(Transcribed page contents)
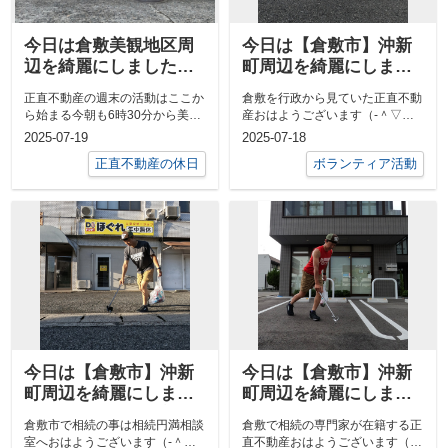
今日は倉敷美観地区周
今日は【倉敷市】沖新
辺を綺麗にしました✨
町周辺を綺麗にしまし
ー正直不動産の週末の
た✨ー倉敷を行政の裏
正直不動産の週末の活動はここか
倉敷を行政から見ていた正直不動
活動ー
側を知る正直不動産ー
ら始まる今朝も6時30分から美観
産おはようございます（‐＾▽
地区プロギングをやっちゃりまし
＾‐）今日は水島信用金庫様との
2025-07-19
2025-07-18
た#早く...
打ち合わせの...
正直不動産の休日
ボランティア活動
今日は【倉敷市】沖新
今日は【倉敷市】沖新
町周辺を綺麗にしまし
町周辺を綺麗にしまし
た✨ー相続の不動産に
た✨ー倉敷で相続の専
倉敷市で相続の事は相続円満相談
倉敷で相続の専門家が在籍する正
強い正直不動産ー
門家が在籍する正直不
室へおはようございます（‐＾▽
直不動産おはようございます（‐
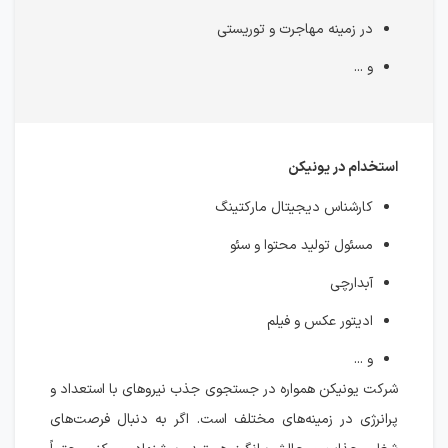
در زمینه مهاجرت و توریستی
و ...
استخدام در یونیکن
کارشناس دیجیتال مارکتینگ
مسئول تولید محتوا و سئو
آبدارچی
ادیتور عکس و فیلم
و ...
شرکت یونیکن همواره در جستجوی جذب نیروهای با استعداد و
پرانرژی در زمینه‌های مختلف است. اگر به دنبال فرصت‌های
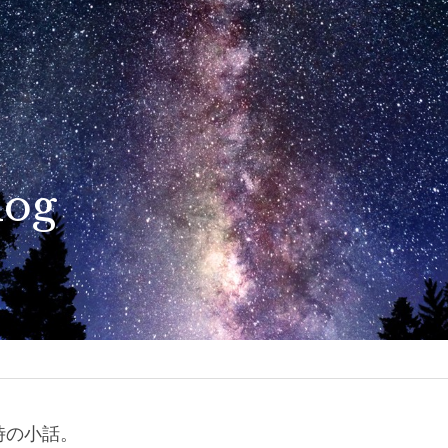
log
時の小話。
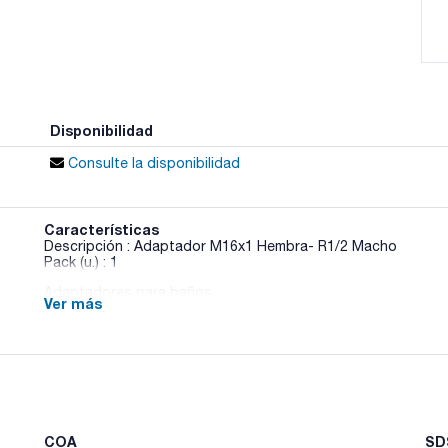
Disponibilidad
Consulte la disponibilidad
Características
Descripción : Adaptador M16x1 Hembra- R1/2 Macho
Pack (u.) : 1
Adaptadores para baños
Ver más
COA
SDS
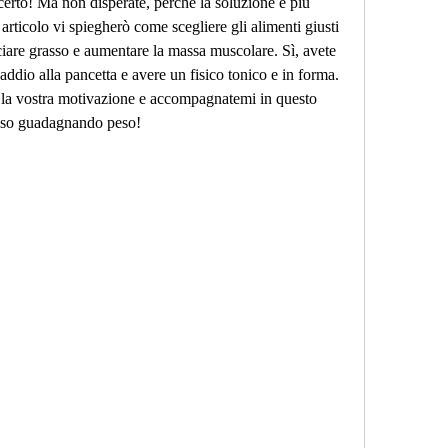
 certo! Ma non disperate, perché la soluzione è più 
rticolo vi spiegherò come scegliere gli alimenti giusti 
ciare grasso e aumentare la massa muscolare. Sì, avete 
addio alla pancetta e avere un fisico tonico e in forma. 
 la vostra motivazione e accompagnatemi in questo 
asso guadagnando peso!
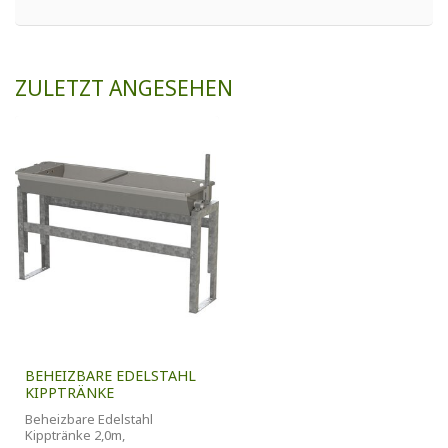
ZULETZT ANGESEHEN
BEHEIZBARE EDELSTAHL
KIPPTRÄNKE
Beheizbare Edelstahl
Kipptränke 2,0m,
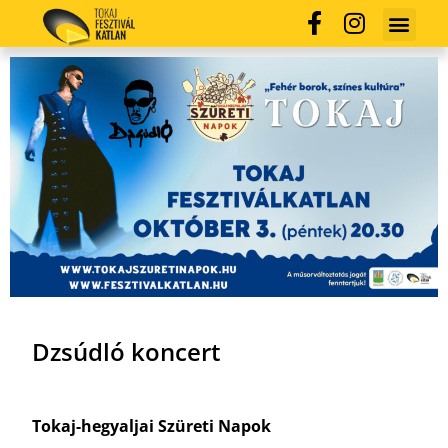
Dzsúdló koncert
Tokaj-hegyaljai Szüreti Napok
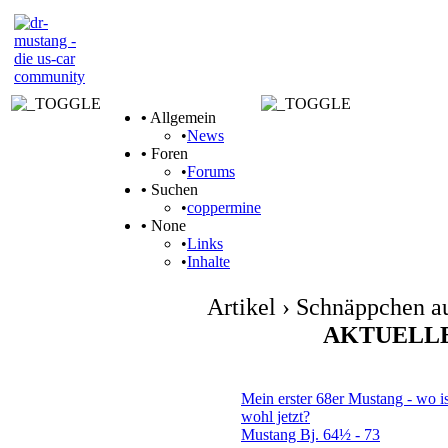
•
Allgemein
•
News
•
Foren
•
Forums
•
Suchen
•
coppermine
•
None
•
Links
•
Inhalte
Artikel › Schnäppchen a
AKTUELL
Themen
Mein erster 68er Mustang - wo is
wohl jetzt?
Mustang Bj. 64½ - 73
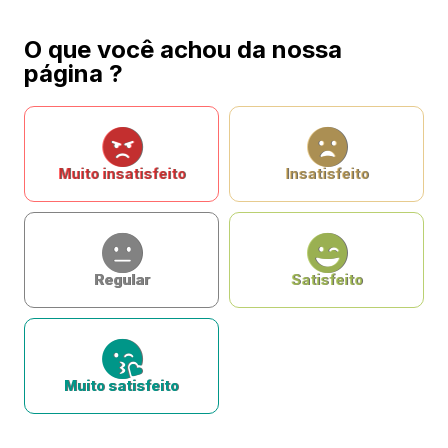
O que você achou da nossa
página ?
Muito insatisfeito
Insatisfeito
Regular
Satisfeito
Muito satisfeito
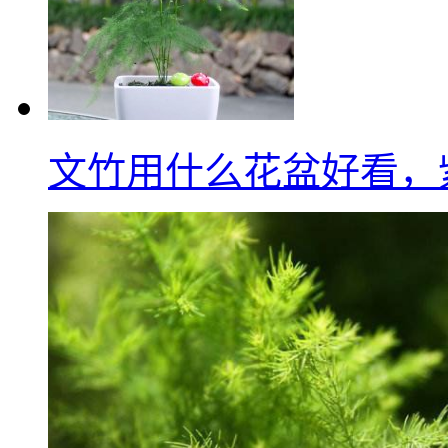
文竹用什么花盆好看，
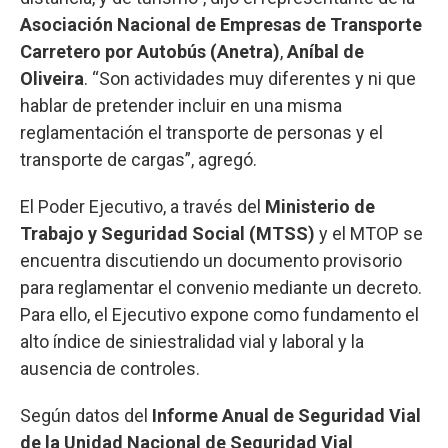
Asociación Nacional de Empresas de Transporte
Carretero por Autobús (Anetra)
,
Aníbal de
Oliveira
. “Son actividades muy diferentes y ni que
hablar de pretender incluir en una misma
reglamentación el transporte de personas y el
transporte de cargas”, agregó.
El Poder Ejecutivo, a través del
Ministerio de
Trabajo y Seguridad Social (MTSS)
y el MTOP se
encuentra discutiendo un documento provisorio
para reglamentar el convenio mediante un decreto.
Para ello, el Ejecutivo expone como fundamento el
alto índice de siniestralidad vial y laboral y la
ausencia de controles.
Según datos del
Informe Anual de Seguridad Vial
de la Unidad Nacional de Seguridad Vial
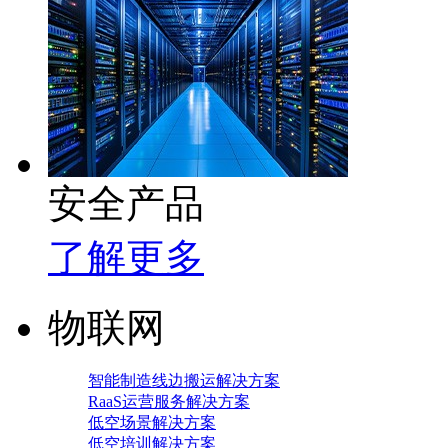
安全产品
了解更多
物联网
智能制造线边搬运解决方案
RaaS运营服务解决方案
低空场景解决方案
低空培训解决方案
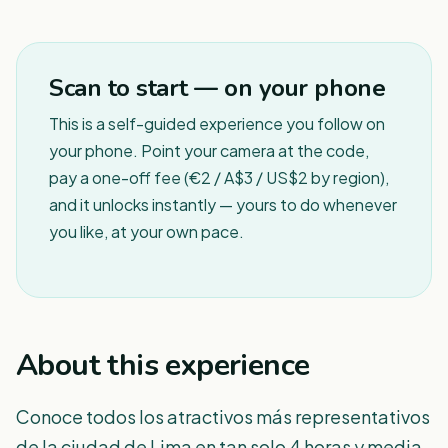
1
/
8
Scan to start — on your phone
This is a self-guided experience you follow on
your phone. Point your camera at the code,
pay a one-off fee (€2 / A$3 / US$2 by region),
and it unlocks instantly — yours to do whenever
you like, at your own pace.
About this experience
Conoce todos los atractivos más representativos
de la ciudad de Lima en tan solo 4 horas y media.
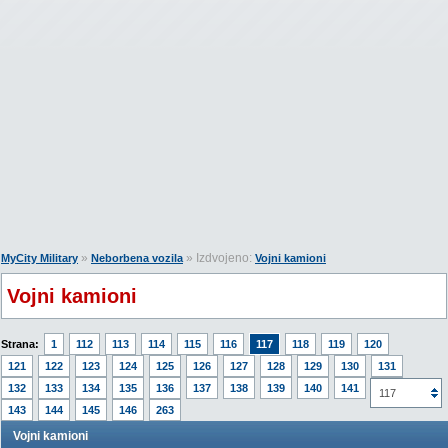
»
» Izdvojeno:
MyCity Military
Neborbena vozila
Vojni kamioni
Vojni kamioni
Strana:
1
112
113
114
115
116
117
118
119
120
121
122
123
124
125
126
127
128
129
130
131
132
133
134
135
136
137
138
139
140
141
142
117
143
144
145
146
263
Vojni kamioni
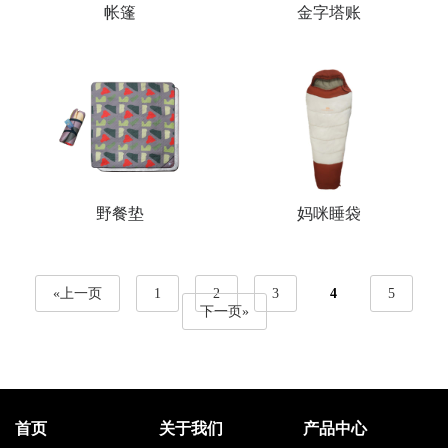
帐篷
金字塔账
野餐垫
妈咪睡袋
«上一页
1
2
3
4
5
下一页»
首页
关于我们
产品中心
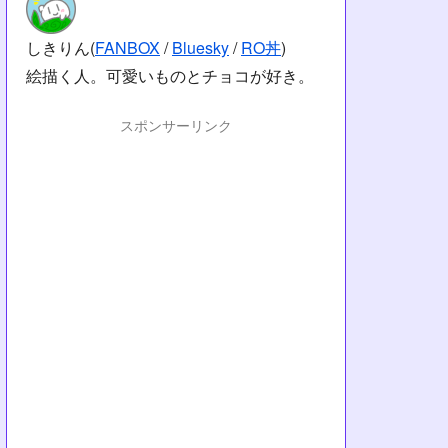
しきりん(
FANBOX
/
Bluesky
/
RO丼
)
絵描く人。可愛いものとチョコが好き。
スポンサーリンク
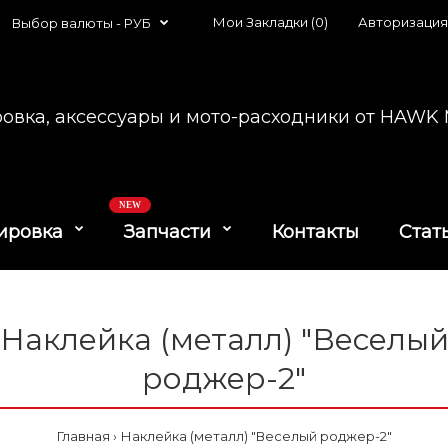
Мои Закладки (0)
Авторизация
Выбор валюты -
РУБ
овка, аксессуары и мото-расходники от HAW
NEW
ировка
Запчасти
Контакты
Стат
Наклейка (металл) "Веселы
роджер-2"
Главная
Наклейка (металл) "Веселый роджер-2"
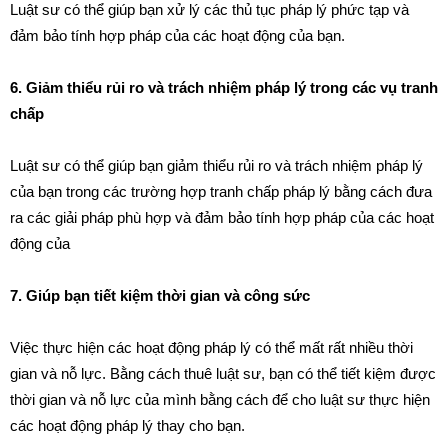
Luật sư có thể giúp bạn xử lý các thủ tục pháp lý phức tạp và
đảm bảo tính hợp pháp của các hoạt động của bạn.
6. Giảm thiểu rủi ro và trách nhiệm pháp lý trong các vụ tranh
chấp
Luật sư có thể giúp bạn giảm thiểu rủi ro và trách nhiệm pháp lý
của bạn trong các trường hợp tranh chấp pháp lý bằng cách đưa
ra các giải pháp phù hợp và đảm bảo tính hợp pháp của các hoạt
động của
7. Giúp bạn tiết kiệm thời gian và công sức
Việc thực hiện các hoạt động pháp lý có thể mất rất nhiều thời
gian và nỗ lực. Bằng cách thuê luật sư, bạn có thể tiết kiệm được
thời gian và nỗ lực của mình bằng cách để cho luật sư thực hiện
các hoạt động pháp lý thay cho bạn.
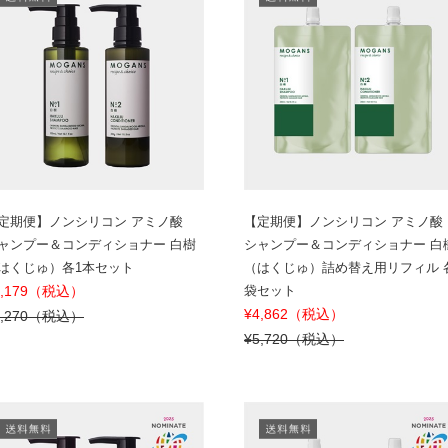
定期便】ノンシリコン アミノ酸
【定期便】ノンシリコン アミノ酸
ャンプー＆コンディショナー 白樹
シャンプー＆コンディショナー 白
はくじゅ）各1本セット
（はくじゅ）詰め替え用リフィル 
6,179（税込）
袋セット
¥4,862（税込）
7,270（税込）
¥5,720（税込）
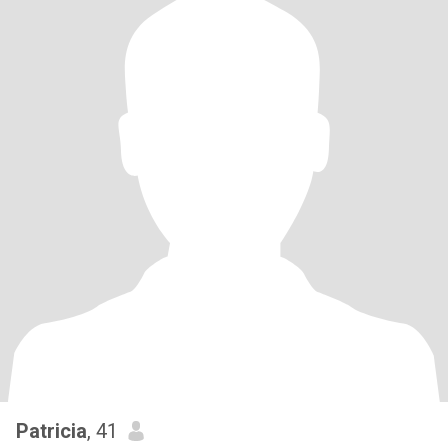
Patricia
, 41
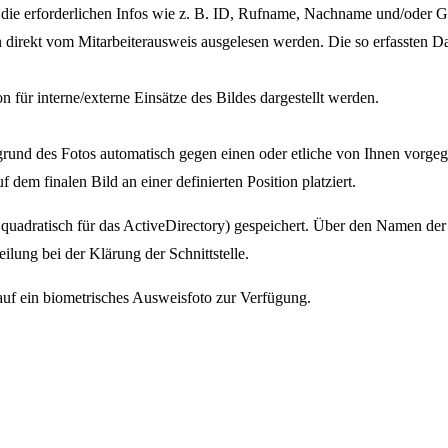
ür die erforderlichen Infos wie z. B. ID, Rufname, Nachname und/oder 
aten direkt vom Mitarbeiterausweis ausgelesen werden. Die so erfasst
 für interne/externe Einsätze des Bildes dargestellt werden.
grund des Fotos automatisch gegen einen oder etliche von Ihnen vorge
dem finalen Bild an einer definierten Position platziert.
 quadratisch für das ActiveDirectory) gespeichert. Über den Namen de
eilung bei der Klärung der Schnittstelle.
 auf ein biometrisches Ausweisfoto zur Verfügung.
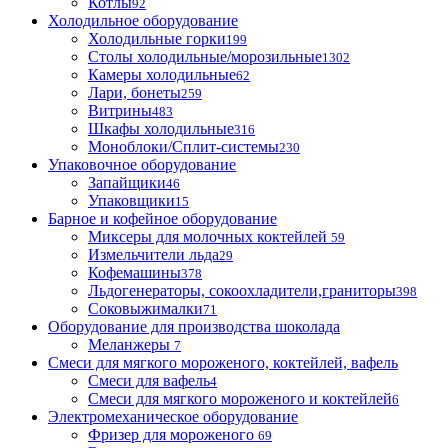
Котлы
92
Холодильное оборудование
Холодильные горки
199
Столы холодильные/морозильные
1302
Камеры холодильные
62
Лари, бонеты
259
Витрины
483
Шкафы холодильные
316
Моноблоки/Сплит-системы
230
Упаковочное оборудование
Запайщики
46
Упаковщики
15
Барное и кофейное оборудование
Миксеры для молочных коктейлей
59
Измельчители льда
29
Кофемашины
378
Льдогенераторы, сокоохладители,граниторы
398
Соковыжималки
71
Оборудование для производства шоколада
Меланжеры
7
Смеси для мягкого мороженого, коктейлей, вафель
Смеси для вафель
4
Смеси для мягкого мороженого и коктейлей
6
Электромеханическое оборудование
Фризер для мороженого
69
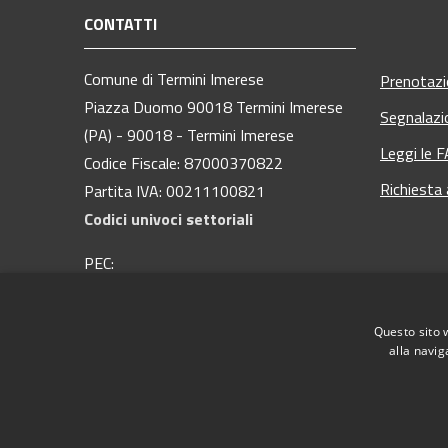
CONTATTI
Comune di Termini Imerese
Prenotaz
Piazza Duomo 90018 Termini Imerese
Segnalazi
(PA) - 90018 - Termini Imerese
Leggi le 
Codice Fiscale: 87000370822
Richiesta
Partita IVA: 00211100821
Codici univoci settoriali
PEC:
protocollo@pec.comuneterminiimerese.pa.it
Centralino Unico: 09181 28 111
Questo sito 
alla navig
RSS
Accessibilità
Privacy
Cookie
Mappa del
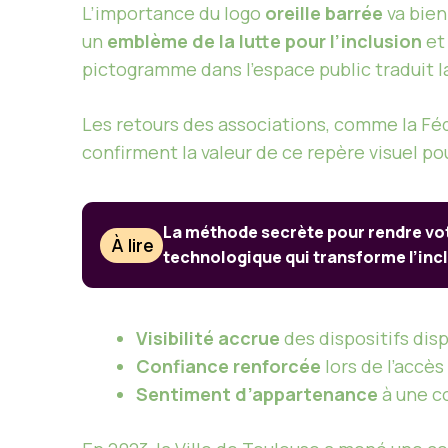
L’importance du logo
oreille barrée
va bien
un
emblème de la lutte pour l’inclusion
et
pictogramme dans l’espace public traduit 
Les retours des associations, comme la Fé
confirment la valeur de ce repère visuel pou
La méthode secrète pour rendre vot
À lire
technologique qui transforme l’inc
Visibilité accrue
des dispositifs dis
Confiance renforcée
lors de l’accès
Sentiment d’appartenance
à une 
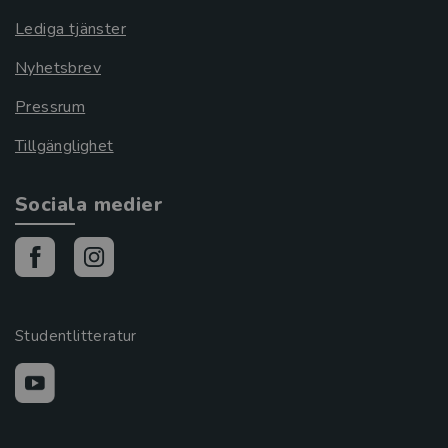
Lediga tjänster
Nyhetsbrev
Pressrum
Tillgänglighet
Sociala medier
Studentlitteratur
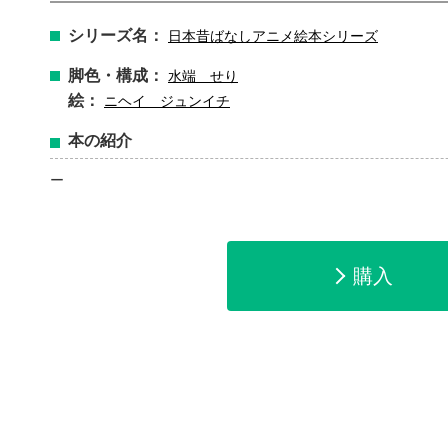
シリーズ名：
日本昔ばなしアニメ絵本シリーズ
脚色・構成：
水端 せり
絵：
ニヘイ ジュンイチ
本の紹介
ー
購入
amazonで購入
楽天ブックスで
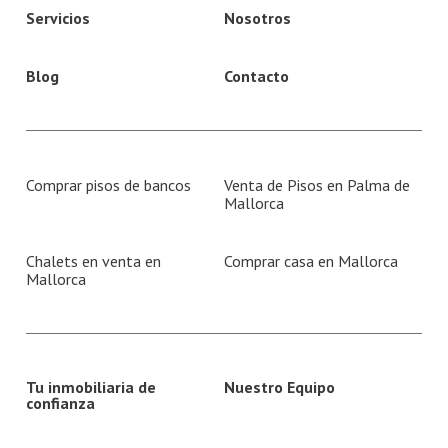
Servicios
Nosotros
Blog
Contacto
Comprar pisos de bancos
Venta de Pisos en Palma de
Mallorca
Chalets en venta en
Comprar casa en Mallorca
Mallorca
Tu inmobiliaria de
Nuestro Equipo
confianza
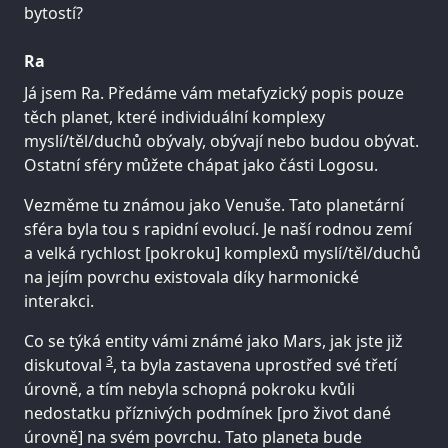
bytostí?
Ra
Já jsem Ra. Předáme vám metafyzický popis pouze
těch planet, které individuální komplexy
myslí/těl/duchů obývaly, obývají nebo budou obývat.
Ostatní sféry můžete chápat jako části Logosu.
Vezměme tu známou jako Venuše. Tato planetární
sféra byla tou s rapidní evolucí. Je naší rodnou zemí
a velká rychlost [pokroku] komplexů myslí/těl/duchů
na jejím povrchu existovala díky harmonické
interakci.
Co se týká entity vámi známé jako Mars, jak jste již
3
diskutoval
, ta byla zastavena uprostřed své třetí
úrovně, a tím nebyla schopná pokroku kvůli
nedostatku příznivých podmínek [pro život dané
úrovně] na svém povrchu. Tato planeta bude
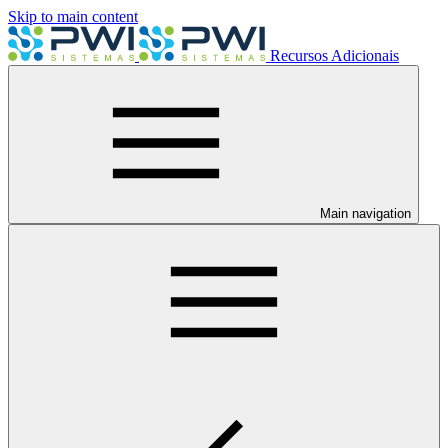
Skip to main content
Recursos Adicionais
Main navigation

(Requirement) Reproduce each line of the data containing the word "duchů".

(Response)
myslí/těl/duchů obývaly, obývají nebo budou obývat.
a velká rychlost [pokroku] komplexů myslí/těl/duchů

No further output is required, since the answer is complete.